Tuesday, March 3

Brave Fencer Musashi: For Lack of Memory



I remember this game.  Or I thought I did.  I remember renting it from Blockbuster, and keeping my Playstation on all night because I didn't own a memory card.  I never got past the first boss.  I had no idea what I was doing.  But I remember it being epic, broad.  A mighty swordsman slicing his way through a swatch of soldiers and fire, finding a magical sword and battling great monsters.
I was... mistaken.  That tiny lens of nostalgia has come up a few times in this list already, such as with A Link to the Past.  All I remembered about that game was that magnificent opening screen.  A mystical golden triforce, a magical land, and a sacred blade of power and truth.

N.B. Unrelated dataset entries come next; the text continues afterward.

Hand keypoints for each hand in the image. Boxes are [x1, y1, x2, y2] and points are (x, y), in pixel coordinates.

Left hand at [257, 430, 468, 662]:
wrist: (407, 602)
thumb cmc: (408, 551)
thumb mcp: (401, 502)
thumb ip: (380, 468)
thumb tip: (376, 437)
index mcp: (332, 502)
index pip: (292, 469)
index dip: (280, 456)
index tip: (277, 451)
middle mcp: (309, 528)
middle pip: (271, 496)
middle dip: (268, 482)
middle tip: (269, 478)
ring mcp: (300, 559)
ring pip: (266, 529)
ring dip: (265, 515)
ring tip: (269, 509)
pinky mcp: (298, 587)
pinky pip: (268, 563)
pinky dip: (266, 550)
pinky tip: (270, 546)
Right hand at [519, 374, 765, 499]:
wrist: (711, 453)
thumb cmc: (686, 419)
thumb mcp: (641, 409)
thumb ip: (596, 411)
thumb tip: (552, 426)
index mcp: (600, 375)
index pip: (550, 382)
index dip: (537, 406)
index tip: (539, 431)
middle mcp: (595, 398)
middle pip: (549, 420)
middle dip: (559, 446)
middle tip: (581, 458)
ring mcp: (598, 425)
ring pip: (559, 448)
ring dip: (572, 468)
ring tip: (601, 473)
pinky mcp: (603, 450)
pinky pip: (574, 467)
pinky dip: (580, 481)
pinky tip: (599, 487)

Brave Fencer Musashi is goofy.  As the Allucaneet Kingdom battles the Thirstquencher Empire, the mighty swordsman and little kid Musashi is summoned to defeat the Thirstquenchers, and hijinks ensue.  The game is honestly pretty funny, or at least the dialogue is.  Every character has a comedic tick of some kind (although it occasionally relies on sadly reductive stereotypes), which range from just strange to very funny.  The translation must have been quite the task, but it's one of the best in a time where it just wasn't that great.

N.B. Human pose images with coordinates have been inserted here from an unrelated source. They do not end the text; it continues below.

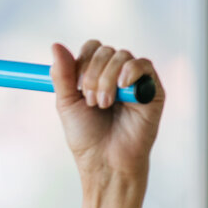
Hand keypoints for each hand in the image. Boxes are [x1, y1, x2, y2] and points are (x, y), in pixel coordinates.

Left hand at [50, 40, 164, 184]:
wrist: (105, 161)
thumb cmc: (86, 137)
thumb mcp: (66, 103)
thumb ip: (62, 75)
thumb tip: (55, 45)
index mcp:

But the game.  It's frustrating.  It's the Playstation doing everything it can to have a grand and varied story and environments, but it just doesn't succeed.  There are portions of the game I found profoundly frustrating, and the amount of complexity they add in the form of night-day cycles, day-specific events, and hunger and sleep stats.  It's one of those games that reminds me of the importance of manuals in that day, and the present day necessity of thorough tutorials.

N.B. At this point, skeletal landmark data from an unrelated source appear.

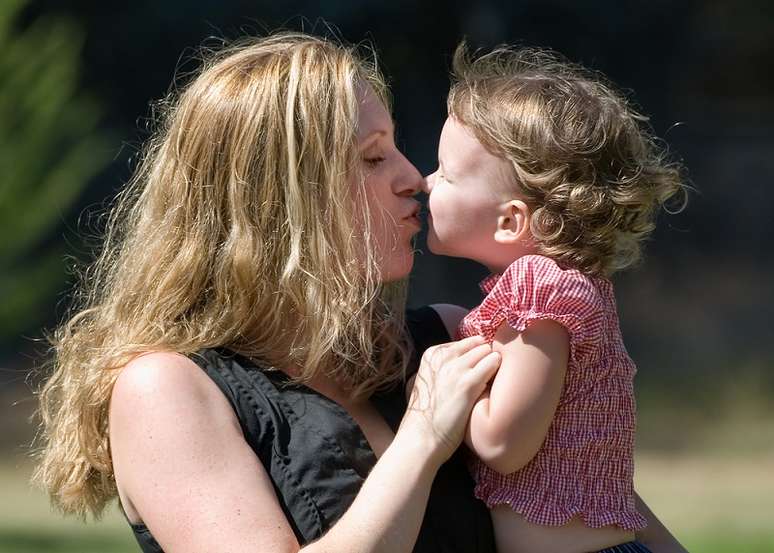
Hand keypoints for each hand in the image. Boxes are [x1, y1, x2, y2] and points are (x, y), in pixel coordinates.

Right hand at [401, 335, 500, 464]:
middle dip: (485, 359)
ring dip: (493, 366)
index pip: (465, 343)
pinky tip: (496, 387)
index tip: (477, 370)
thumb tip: (469, 364)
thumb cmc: (427, 416)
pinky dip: (497, 372)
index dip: (474, 356)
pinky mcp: (468, 384)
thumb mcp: (431, 381)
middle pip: (478, 345)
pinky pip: (493, 364)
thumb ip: (445, 368)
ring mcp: (455, 369)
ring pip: (487, 352)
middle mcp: (442, 357)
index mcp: (432, 354)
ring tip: (492, 384)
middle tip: (488, 377)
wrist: (420, 438)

In fact, Brave Fencer Musashi is a game that seems to be trying too many things with little regard for the more established and understandable kind of design.  There's a mechanic where you can steal powers from your enemies in order to solve puzzles, but it's not like there's a tutorial for each one.  And while experimentation can be fun, it's really easy to get overwhelmed by constantly respawning enemies and the lethal environment.
Brave Fencer is trying to work too many angles at once.  It's not able to achieve the Game Loaf style of Yakuza 3, but still good benefit from focusing its gameplay a lot more.  I mean, a power stealing mechanic sounds awesome.  And it could have been something as awesome as Kirby crossed with Gauntlet Legends, but it can't stop wanting to be so much more.
It's not the kind of game I really recommend seeking out.  It's worth watching a let's play to see the best scenes and see what I mean about the potential, but there's not anything that transcendental.  Again, the translation manages to be really funny and clever, even with the heavy censoring I understood it had.  Brave Fencer Musashi was I game not recommended to me, but one I put on this list for myself, and it seems like my nostalgia let me down.  We'll see how often it does over the year.